The Laser Institute of America (LIA) will present U.S. Secretary of Energy Steven Chu with the 2010 Arthur L. Schawlow Award at the 29th International Congress on Applications of Lasers and Electro-Optics (ICALEO®) in Anaheim, Calif.

Chu, co-winner of the 1997 Nobel Prize in physics for development of methods to cool and trap atoms with laser light, will receive the honor during a luncheon Sept. 29 and speak during the event. Laser pioneer Schawlow nominated Chu for the Nobel while the two were colleagues at Stanford University. Chu will receive a silver medal, a special citation and a cash prize, and become a fellow and lifetime member of LIA.

Chu, 62, was appointed as energy secretary Dec. 15, 2008, while director of the Department of Energy’s Lawrence Berkeley National Lab and professor of physics and molecular and cell biology at the University of California, Berkeley. “Steven has blazed new trails as a scientist, teacher and administrator, and has recently led the Berkeley National Laboratory in pursuit of new alternative and renewable energies,” said President Barack Obama.

Born in St. Louis, Missouri, in 1948, he and his family settled in Garden City, N.Y., in 1950. Chu went on to receive his Ph.D. from Berkeley in 1976 and joined Bell Labs in 1978. It was at Bell, in Holmdel, N.J., that he and his coworkers perfected his Nobel-winning technique for cooling atoms with six lasers, creating “optical molasses” where the beams intersected. He went on to Stanford University in 1987, serving as a professor and chair of the physics department before returning to Berkeley to run the national lab in 2004.

The “green”-minded Chu — who reveled in shunning cars in favor of bicycles to get to work before his current role demanded full-time security — has touted a global “glucose economy” in which glucose from tropically grown plants would be distributed worldwide, gradually replacing oil. “From here on in, every day has to be Earth Day,” he told The New York Times last year.

This historic event for LIA will help provide sponsors and exhibitors from all over the world with an abundance of networking opportunities and a chance to maximize company awareness to over 200 companies and organizations from more than 20 countries. Sponsorship and Vendor Program packages are still available — contact Dave Evans at LIA for more details, 1.800.34.LASER.

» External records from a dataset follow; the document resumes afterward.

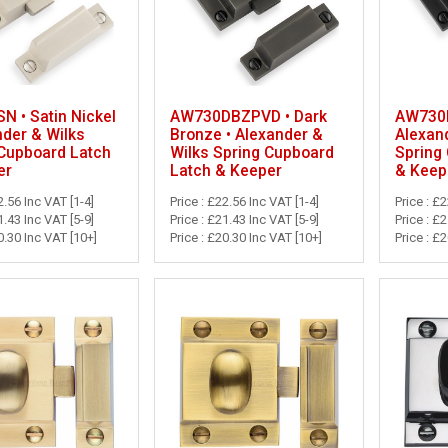
 • Satin Nickel
AW730DBZPVD • Dark
AW730B
nder & Wilks
Bronze • Alexander &
Alexan
 Cupboard Latch
Wilks Spring Cupboard
Spring
er
Latch & Keeper
& Keep
2.56 Inc VAT [1-4]
Price : £22.56 Inc VAT [1-4]
Price : £
1.43 Inc VAT [5-9]
Price : £21.43 Inc VAT [5-9]
Price : £
0.30 Inc VAT [10+]
Price : £20.30 Inc VAT [10+]
Price : £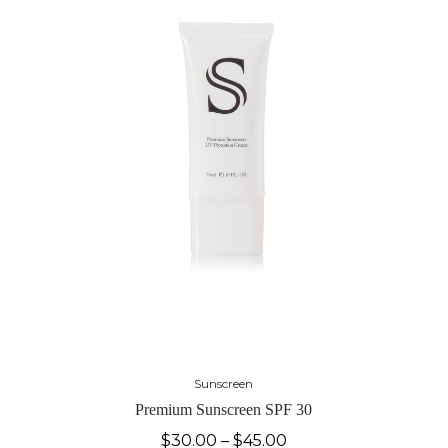
Sunscreen
Premium Sunscreen SPF 30
$
30.00
–
$
45.00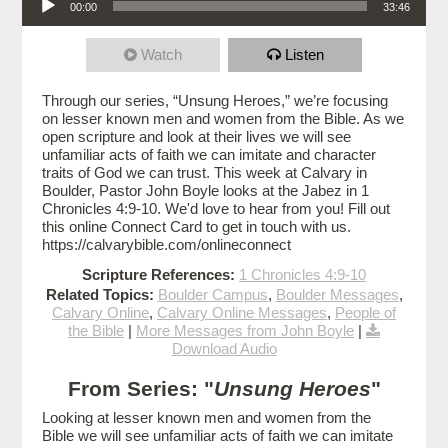
00:00
33:46
Watch
Listen
Through our series, “Unsung Heroes,” we’re focusing
on lesser known men and women from the Bible. As we
open scripture and look at their lives we will see
unfamiliar acts of faith we can imitate and character
traits of God we can trust. This week at Calvary in
Boulder, Pastor John Boyle looks at the Jabez in 1
Chronicles 4:9-10. We'd love to hear from you! Fill out
this online Connect Card to get in touch with us.
https://calvarybible.com/onlineconnect
Scripture References:
1 Chronicles 4:9-10
Related Topics:
Boulder Campus
,
Boulder Messages
,
Calvary Online
,
Calvary Online Messages
,
People of
the Bible
|
More Messages from John Boyle
|
Download Audio
From Series: "
Unsung Heroes
"
Looking at lesser known men and women from the
Bible we will see unfamiliar acts of faith we can imitate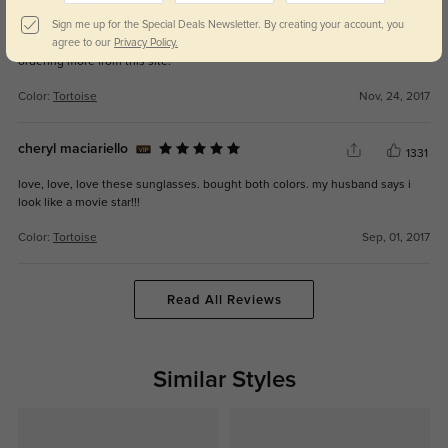
the glasses fit very well and the price was unbeatable! i also like that they
Sign me up for the Special Deals Newsletter. By creating your account, you
came with a case. only thing is the frame feels a bit flimsy. but i'm usually
agree to our
Privacy Policy.
very careful with my things so i'm hoping they last a while. i will definitely be
ordering more from this site.
Color:
Tortoise
Nov, 24, 2017
cheryl maciariello
1331
love, love, love these sunglasses. bought both colors. my husband says i
look like a movie star!!!
Color:
Tortoise
Sep, 01, 2017
Read All Reviews
Similar Styles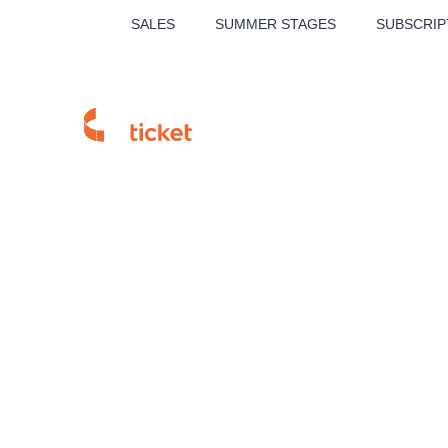
SALES
SUMMER STAGES
SUBSCRIP
MUSICAL
THE
Homepage
Sales Points
Branch detail
Our tips
CK Alena To
LUCIE BÍLÁ - TURNÉ
KA
OBYČEJNÁ HOLKA
Pi
2026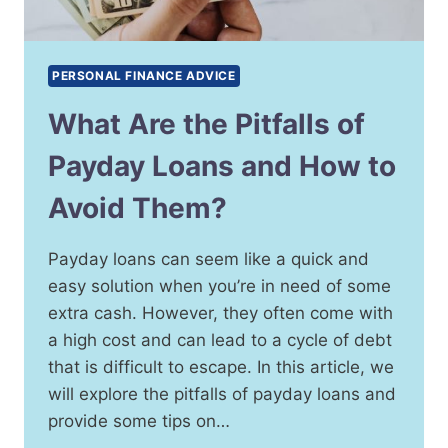
PERSONAL FINANCE ADVICE
What Are the Pitfalls of
Payday Loans and How to
Avoid Them?
Payday loans can seem like a quick and
easy solution when you’re in need of some
extra cash. However, they often come with
a high cost and can lead to a cycle of debt
that is difficult to escape. In this article, we
will explore the pitfalls of payday loans and
provide some tips on…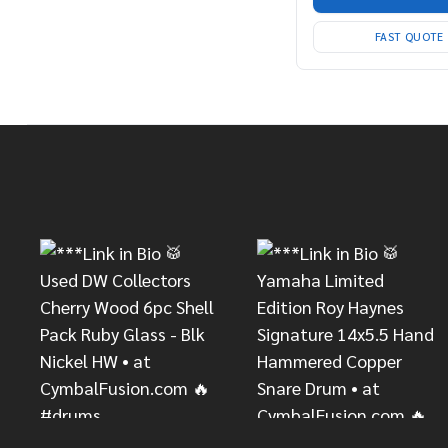
FAST QUOTE
Footer
Start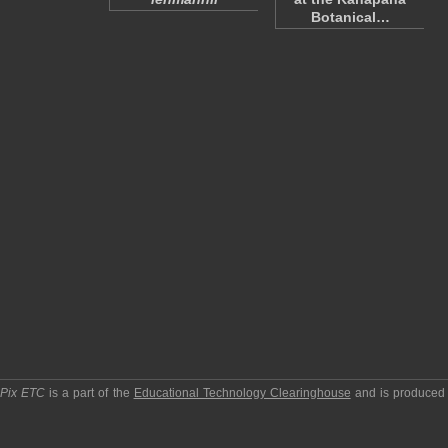
Botanical…
pPix ETC
is a part of the
Educational Technology Clearinghouse
and is produced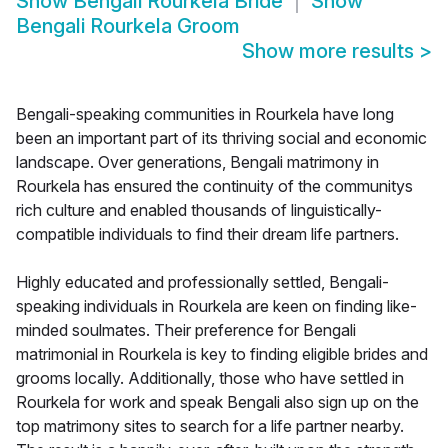
Show
Bengali Rourkela Bride
Show
Bengali Rourkela Groom
Show more results
>
Bengali-speaking communities in Rourkela have long
been an important part of its thriving social and economic
landscape. Over generations, Bengali matrimony in
Rourkela has ensured the continuity of the communitys
rich culture and enabled thousands of linguistically-
compatible individuals to find their dream life partners.
Highly educated and professionally settled, Bengali-
speaking individuals in Rourkela are keen on finding like-
minded soulmates. Their preference for Bengali
matrimonial in Rourkela is key to finding eligible brides and
grooms locally. Additionally, those who have settled in
Rourkela for work and speak Bengali also sign up on the
top matrimony sites to search for a life partner nearby.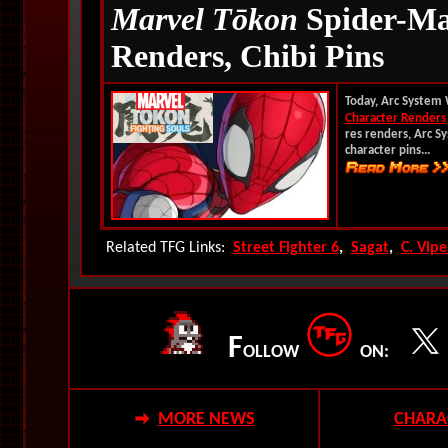
Marvel T
ōkon
Spider-Ma
Renders, Chibi Pins
Today, Arc System 
Character Renders
res renders, Arc S
character pins...
Related TFG Links:
Street Fighter 6
,
Sagat
,
C. Vipe
F
OLLOW
ON:
MORE NEWS
CHARA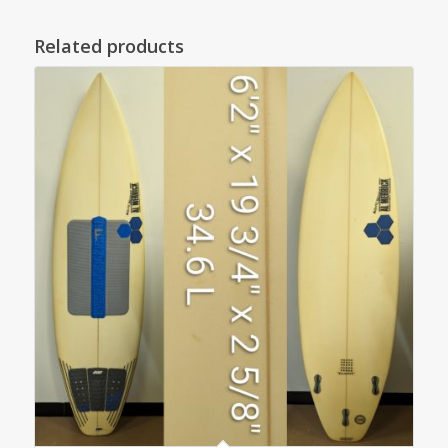
Related products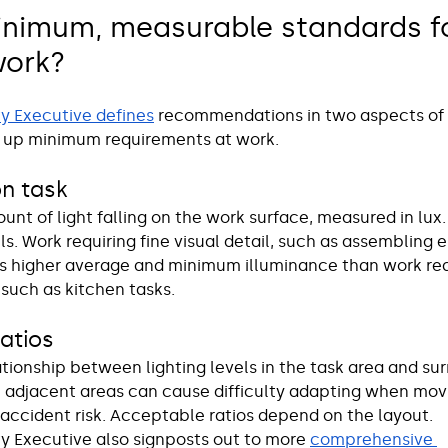
inimum, measurable standards fo
work? 
y Executive defines
 recommendations in two aspects of l
 up minimum requirements at work. 
on task 
ount of light falling on the work surface, measured in lux.
els. Work requiring fine visual detail, such as assembling e
 higher average and minimum illuminance than work requ
 such as kitchen tasks. 
ratios
lationship between lighting levels in the task area and su
 adjacent areas can cause difficulty adapting when mo
accident risk. Acceptable ratios depend on the layout.
y Executive also signposts out to more 
comprehensive 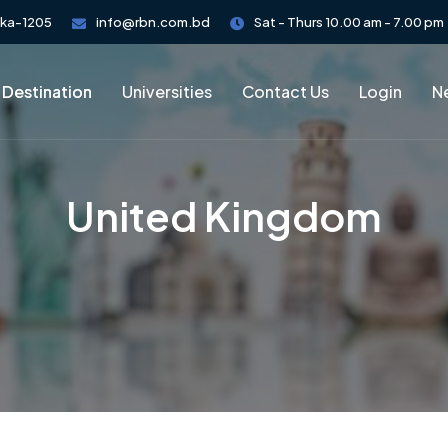
aka-1205
info@rbn.com.bd
Sat - Thurs 10.00 am - 7.00 pm
 Destination
Universities
Contact Us
Login
Ne
United Kingdom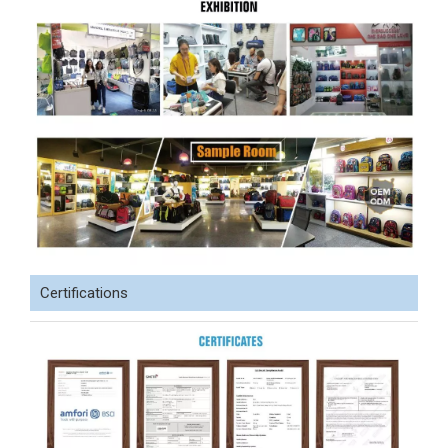
Certifications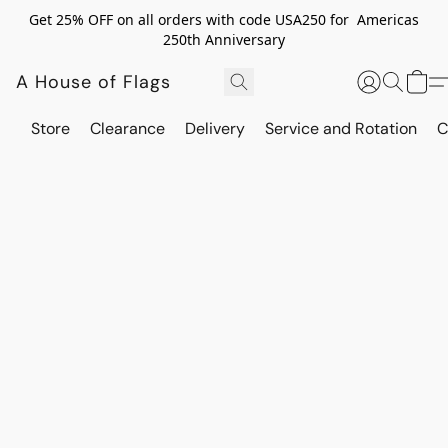
Get 25% OFF on all orders with code USA250 for Americas
250th Anniversary
A House of Flags
Store
Clearance
Delivery
Service and Rotation
C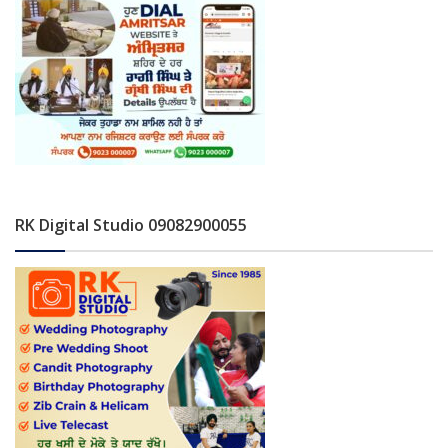
RK Digital Studio 09082900055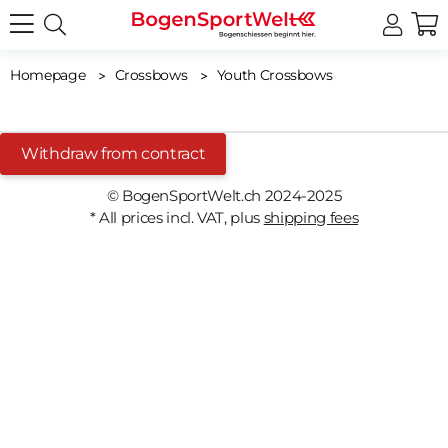
Homepage
Crossbows
Youth Crossbows
Withdraw from contract
© BogenSportWelt.ch 2024-2025
* All prices incl. VAT, plus
shipping fees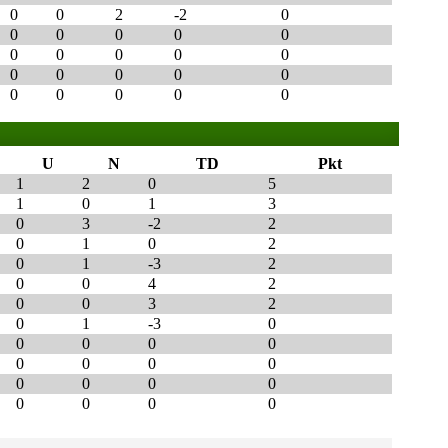
0
0
2
-2
0
0
0
0
0
0
0
0
0
0
0
0
0
0
0
0
0
0
0
0
0
U
N
TD
Pkt
1
2
0
5
1
0
1
3
0
3
-2
2
0
1
0
2
0
1
-3
2
0
0
4
2
0
0
3
2
0
1
-3
0
0
0
0
0
0
0
0
0
0
0
0
0
0
0
0
0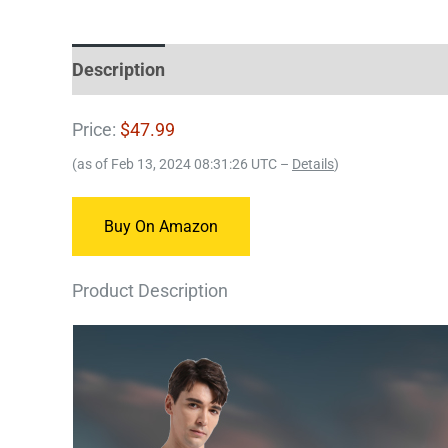
Description
Price:
$47.99
(as of Feb 13, 2024 08:31:26 UTC –
Details
)
Buy On Amazon
Product Description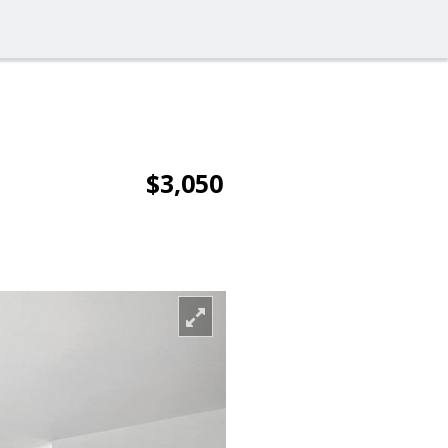
$3,050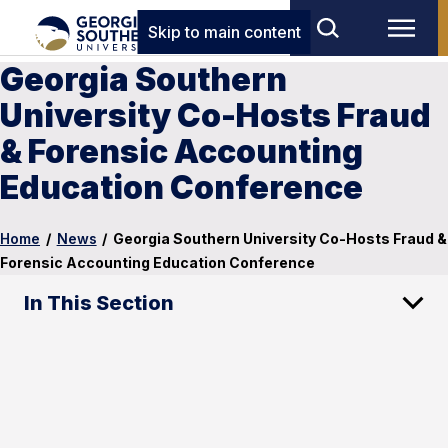
Skip to main content
Georgia Southern
University Co-Hosts Fraud
& Forensic Accounting
Education Conference
Home
/
News
/
Georgia Southern University Co-Hosts Fraud &
Forensic Accounting Education Conference
In This Section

LIA, the trusted and respected advocate of cutting-edge applications of laser technology since 1968, first presented the award in 1982 to Schawlow, who won the Nobel Prize in physics in 1981. The honor recognizes individuals who have made distinguished contributions to applications of lasers in science, industry or education.

ICALEO, which will run Sept. 26-30, is viewed as the premier source of technical information about laser materials processing.